ABI to Launch Genotyping Tool SNPlex at Year’s End
Applied Biosystems will launch its SNPlex genotyping product by the end of the year.
The tool, which is the second pillar of ABI’s genotyping strategy, uses the company’s 3730xl and 3730 sequencers, and is based on ABI’s oligo ligation-reagent and electrophoretic-detection technology. (Read about ABI’s strategy here.)
It will eventually produce 1 million genotypes per day at a cost of $.01 per genotype or less, ABI said. The tool underwent a limited release in January and is expected to meet its first formal customer over the next six months, according to ABI spokeswoman Lori Murray. ABI would not say how much the product costs.
Illumina Posts Strong Q2 Revenue Growth Atop Narrowed Losses
Illumina reported strong second-quarter revenue growth amid slight cutbacks in R&D spending and narrowing net losses.
The genotyping-technology firm said total revenue for the period ended June 29 increased to $4.8 million from $1.9 million one year ago. Receipts from product sales in the quarter jumped to $2.7 million from $1 million for the same period one year ago, while revenue from services swelled to $1.5 million from $99,000 during the same year-over-year period, the company said.
Second-quarter R&D spending dipped to $6.2 million from $7 million during the same period last year. As a result, net loss in the quarter shrank to $8.6 million, or $.27 per share, from $16.4 million, or $.54 per share, year over year.
Illumina said it had roughly $52.5 million in cash and investments as of June 29.
Inpharmatica Licenses Biopendium to Japan’s Riken Genomics Center
Inpharmatica has sold a non-exclusive license to its Biopendium proteome-annotation tool to Japanese structural genomics center Riken.
Inpharmatica’s Tokyo-based partner PharmaDesign will provide Riken with primary training and support over the period of the subscription, which was undisclosed.
Financial terms of the agreement were not disclosed.
Transgenomic Predicts Deflated Q2 Revenues
Transgenomic said second-quarter revenues would fall below receipts earned in the second quarter of 2002.
In a precursor to its Aug. 5 second-quarter earnings release, the company said sales for the period ended June 30 fell to $8.4 million from $9.4 million reported during the same period last year.
Transgenomic also said it expected its operating expenses to be $7.1 million for the quarter — which will include restructuring charges of $475,000 — compared with $8.9 million in the second quarter of 2002.
The company attributed its flagging sales to weakness in its nucleic acid business unit, which manufactures synthetic oligonucleotides and other components of nucleic acids for genetic diagnostics and therapeutic research. However, Transgenomic said second-quarter sales in its Biosystems unit climbed more than 15 percent year over year. That unit sells Transgenomic’s Wave instrument, which detects mutations in nucleic acids.
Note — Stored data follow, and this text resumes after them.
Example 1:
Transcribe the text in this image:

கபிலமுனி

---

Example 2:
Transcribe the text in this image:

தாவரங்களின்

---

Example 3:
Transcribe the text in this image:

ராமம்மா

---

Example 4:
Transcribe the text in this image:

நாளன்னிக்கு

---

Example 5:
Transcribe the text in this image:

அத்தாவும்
Strand Genomics Licenses Array Software to Lilly Unit
Indian software company Strand Genomics has licensed its Soochika microarray data-mining and management product to Lilly Systems Biology, the Singapore-based division of Eli Lilly.
Soochika comprises techniques for data cleaning, filtering, transformation, and normalization. The platform has three main analysis pipelines: cluster analysis, predictive model building, and differential analysis, according to the company.
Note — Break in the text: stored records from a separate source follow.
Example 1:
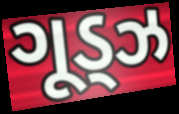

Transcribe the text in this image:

ગૂડ્ઝ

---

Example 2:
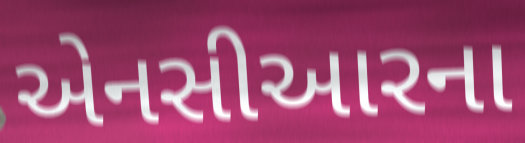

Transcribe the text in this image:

એનસીઆરના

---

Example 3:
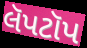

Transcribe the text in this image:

લૅપટૉપ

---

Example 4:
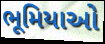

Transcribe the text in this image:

ભૂમિયાઓ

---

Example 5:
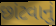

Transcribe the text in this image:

છાંટવાનું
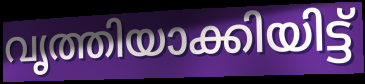
വൃത്തിയാക്കിയിട്ട്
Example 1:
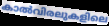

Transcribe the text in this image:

കാൽവിരലുകളിലെ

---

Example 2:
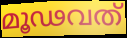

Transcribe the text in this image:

മൂഢവത്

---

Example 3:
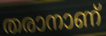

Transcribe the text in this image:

തരാനാണ്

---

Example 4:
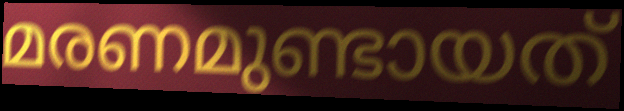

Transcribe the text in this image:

മരണമുണ്ടായത്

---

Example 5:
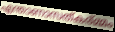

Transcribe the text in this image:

എന്താണാസത്കര്മ്മം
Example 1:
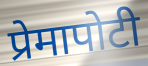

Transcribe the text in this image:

प्रेमापोटी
Soochika also includes an annotation module that enables researchers “to pull and organize all relevant information on gene sequences of interest for further analysis,” the company said.
HandyLab Gets $2 Million ATP Grant for DNA-Analysis Device
Diagnostics startup HandyLab won a $2 million ATP grant from the US National Institute of Standards and Technology to develop its portable DNA analysis device.
The system uses microfluidics and electrochemical-detection technologies, and is designed to process raw clinical and environmental samples. The system is being developed to perform PCR, RT-PCR, nucleic acid testing and bioassays for biodefense, and for clinical diagnostics in hospital settings.
The Ann Arbor, Mich.-based company is attempting to develop the system as a low-cost and portable alternative to current options in field and point-of-care DNA, protein, and other clinical diagnostics testing.
Orchid BioSciences Lands DNA Testing Contract with Norway
Orchid BioSciences will provide DNA-testing services for Norway, which will use the firm’s technology to confirm the identities of new immigrants.
The contract is for 18 months with an option to renew for an additional year. Financial details were not provided.
The company already provides similar services to the United Kingdom in a three-year contract signed in 2002. Here, Orchid helped the British government’s visa department “provide DNA relationship testing services” to immigrants, the company said. For example, DNA testing in the country has been used “to verify claimed family relationships in immigration matters for over ten years, and immigration related genetic testing is a rapidly growing global market.”